Por consiguiente, a fin de encontrar un equilibrio entre la posibilidad de dejar una decisión judicial sin efectos y tales principios es imperativo que se cumplan con rigor cada uno de los requisitos señalados jurisprudencialmente. En armonía con lo anterior, la jurisprudencia constitucional ha reiterado que la procedencia de la tutela contra providencias judiciales está sujeta al cumplimiento de una serie de requisitos.

Si los generales no se cumplen, no hay lugar a estudiar el asunto de fondo. Es condición imprescindible para analizar los defectos propuestos por la parte actora que todos los presupuestos generales se cumplan a cabalidad. Solo así será procedente, proseguir al segundo estadio de análisis consistente en determinar si las autoridades judiciales accionadas incurrieron en los defectos planteados por el tutelante. 6.

Conclusión En consecuencia, al no encontrarse satisfecho el requisito de subsidiariedad en el caso, se revocará la decisión de primera instancia, en el sentido de declarar la improcedencia de la acción de tutela, ante la falta de cumplimiento del requisito de subsidiariedad. En mérito de lo expuesto, la Sección Cuarta de la Sala de lo Contencioso Administrativo del Consejo de Estado, administrando justicia en nombre de la República y por autoridad de la ley, Radicado: 05001-23-33-000-2023-01165-01 Demandante: Unión Temporal Montebello 2019 11 Calle 12 No. 7-65 – Tel: (57) 6013506700 – Bogotá D.C. – Colombia www.consejodeestado.gov.co FALLA 1.

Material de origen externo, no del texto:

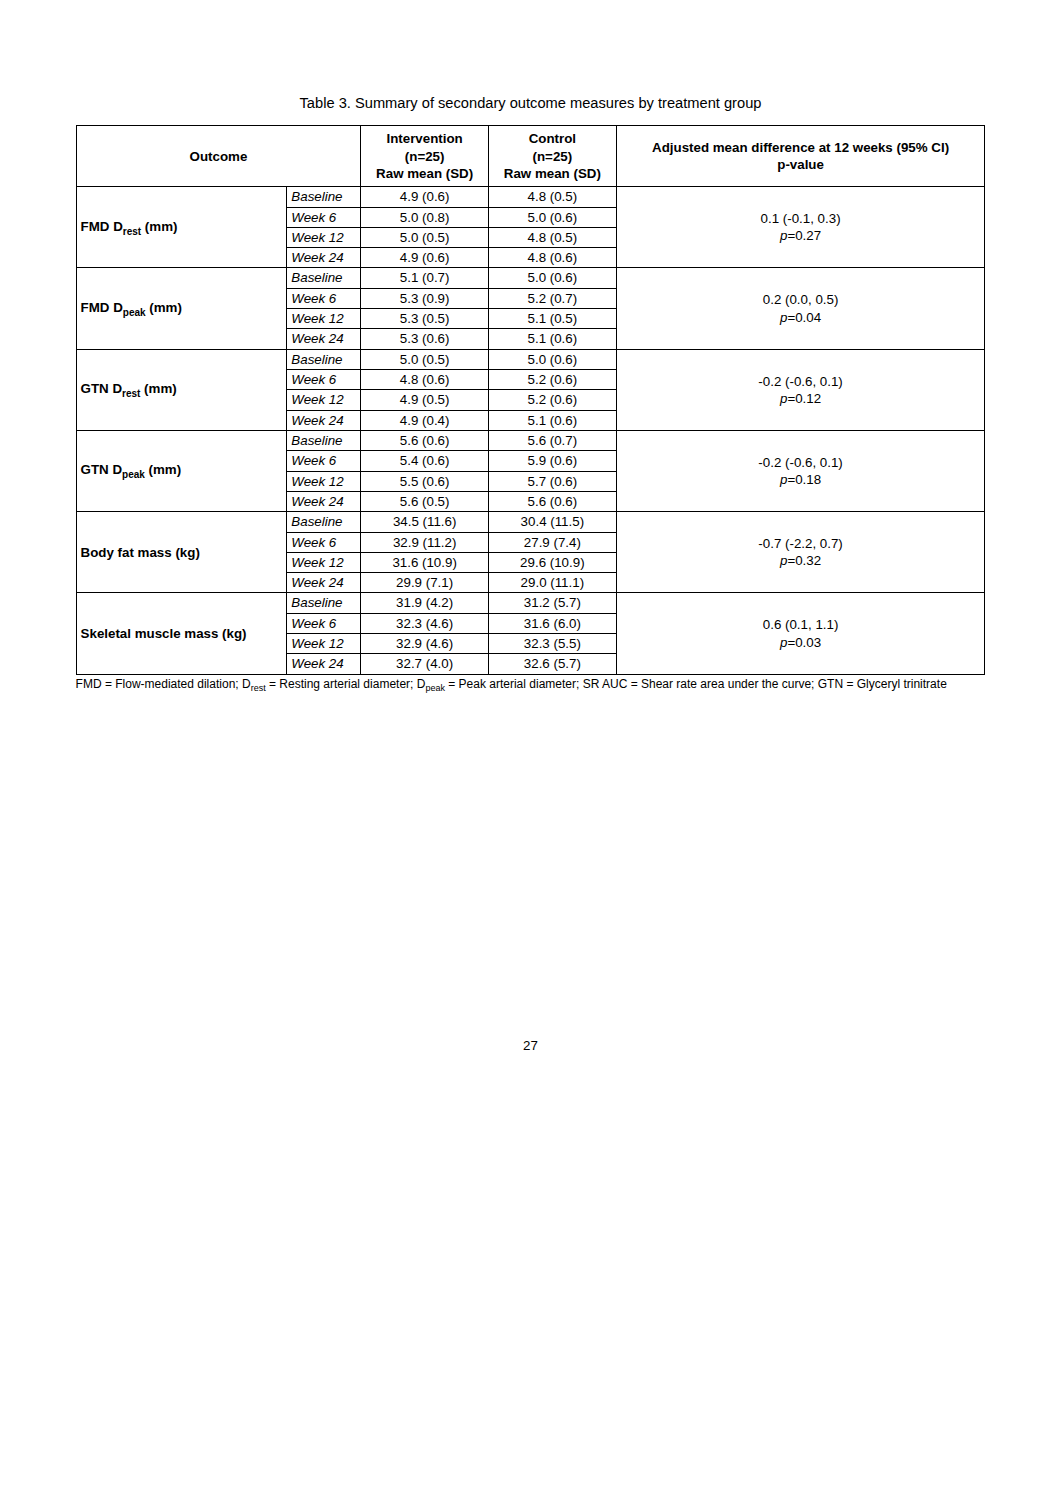Table 3. Summary of secondary outcome measures by treatment group
| Outcome | Intervention (n=25) Raw mean (SD) | Control (n=25) Raw mean (SD) | Adjusted mean difference at 12 weeks (95% CI) p-value |
| --- | --- | --- | --- |
| FMD D rest (mm) | Baseline | 4.9 (0.6) | 4.8 (0.5) | 0.1 (-0.1, 0.3) p =0.27 |
| Week 6 | 5.0 (0.8) | 5.0 (0.6) |
| Week 12 | 5.0 (0.5) | 4.8 (0.5) |
| Week 24 | 4.9 (0.6) | 4.8 (0.6) |
| FMD D peak (mm) | Baseline | 5.1 (0.7) | 5.0 (0.6) | 0.2 (0.0, 0.5) p =0.04 |
| Week 6 | 5.3 (0.9) | 5.2 (0.7) |
| Week 12 | 5.3 (0.5) | 5.1 (0.5) |
| Week 24 | 5.3 (0.6) | 5.1 (0.6) |
| GTN D rest (mm) | Baseline | 5.0 (0.5) | 5.0 (0.6) | -0.2 (-0.6, 0.1) p =0.12 |
| Week 6 | 4.8 (0.6) | 5.2 (0.6) |
| Week 12 | 4.9 (0.5) | 5.2 (0.6) |
| Week 24 | 4.9 (0.4) | 5.1 (0.6) |
| GTN D peak (mm) | Baseline | 5.6 (0.6) | 5.6 (0.7) | -0.2 (-0.6, 0.1) p =0.18 |
| Week 6 | 5.4 (0.6) | 5.9 (0.6) |
| Week 12 | 5.5 (0.6) | 5.7 (0.6) |
| Week 24 | 5.6 (0.5) | 5.6 (0.6) |
| Body fat mass (kg) | Baseline | 34.5 (11.6) | 30.4 (11.5) | -0.7 (-2.2, 0.7) p =0.32 |
| Week 6 | 32.9 (11.2) | 27.9 (7.4) |
| Week 12 | 31.6 (10.9) | 29.6 (10.9) |
| Week 24 | 29.9 (7.1) | 29.0 (11.1) |
| Skeletal muscle mass (kg) | Baseline | 31.9 (4.2) | 31.2 (5.7) | 0.6 (0.1, 1.1) p =0.03 |
| Week 6 | 32.3 (4.6) | 31.6 (6.0) |
| Week 12 | 32.9 (4.6) | 32.3 (5.5) |
| Week 24 | 32.7 (4.0) | 32.6 (5.7) |
FMD = Flow-mediated dilation; Drest = Resting arterial diameter; Dpeak = Peak arterial diameter; SR AUC = Shear rate area under the curve; GTN = Glyceryl trinitrate
27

Revocar la sentencia de 28 de noviembre de 2023, proferida por el Tribunal Administrativo de Antioquia - Sala Quinta de Decisión, y en su lugar, declarar la improcedencia de la acción de tutela, por las razones expuestas en la parte considerativa de esta providencia. 2. Notificar la presente decisión a los interesados, por el medio más expedito. 3.

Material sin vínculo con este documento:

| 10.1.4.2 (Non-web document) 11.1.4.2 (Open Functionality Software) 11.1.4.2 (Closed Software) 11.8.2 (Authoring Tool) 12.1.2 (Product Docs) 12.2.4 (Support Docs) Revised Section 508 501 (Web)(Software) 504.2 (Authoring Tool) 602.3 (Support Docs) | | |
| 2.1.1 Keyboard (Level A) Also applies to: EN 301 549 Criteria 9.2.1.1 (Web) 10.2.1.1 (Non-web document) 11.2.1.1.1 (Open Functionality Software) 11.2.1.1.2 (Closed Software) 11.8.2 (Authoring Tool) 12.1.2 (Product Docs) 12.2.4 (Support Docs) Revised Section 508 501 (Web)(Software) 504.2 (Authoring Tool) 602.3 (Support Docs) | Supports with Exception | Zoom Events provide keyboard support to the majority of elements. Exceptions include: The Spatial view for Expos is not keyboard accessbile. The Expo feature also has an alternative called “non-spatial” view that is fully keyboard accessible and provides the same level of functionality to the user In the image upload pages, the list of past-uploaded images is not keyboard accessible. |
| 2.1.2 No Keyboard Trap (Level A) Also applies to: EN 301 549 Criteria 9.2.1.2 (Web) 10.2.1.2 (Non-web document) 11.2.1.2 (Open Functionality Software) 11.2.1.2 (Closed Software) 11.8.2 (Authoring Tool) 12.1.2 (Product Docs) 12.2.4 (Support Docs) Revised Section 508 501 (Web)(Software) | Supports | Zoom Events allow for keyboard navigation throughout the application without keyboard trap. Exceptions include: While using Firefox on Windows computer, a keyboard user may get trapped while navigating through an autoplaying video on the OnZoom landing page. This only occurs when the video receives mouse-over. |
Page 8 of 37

Publicar la presente decisión en la página web del Consejo de Estado. 4. Enviar a la Corte Constitucional para su eventual revisión. Notifíquese y cúmplase Esta sentencia se estudió y aprobó en sesión celebrada en la fecha. (Firmado electrónicamente) STELLA JEANNETTE CARVAJAL BASTO Presidenta (Firmado electrónicamente) MILTON CHAVES GARCÍA (Firmado electrónicamente) MYRIAM STELLA GUTIÉRREZ ARGÜELLO (Firmado electrónicamente) WILSON RAMOS GIRÓN Señor ciudadano este documento fue firmado electrónicamente.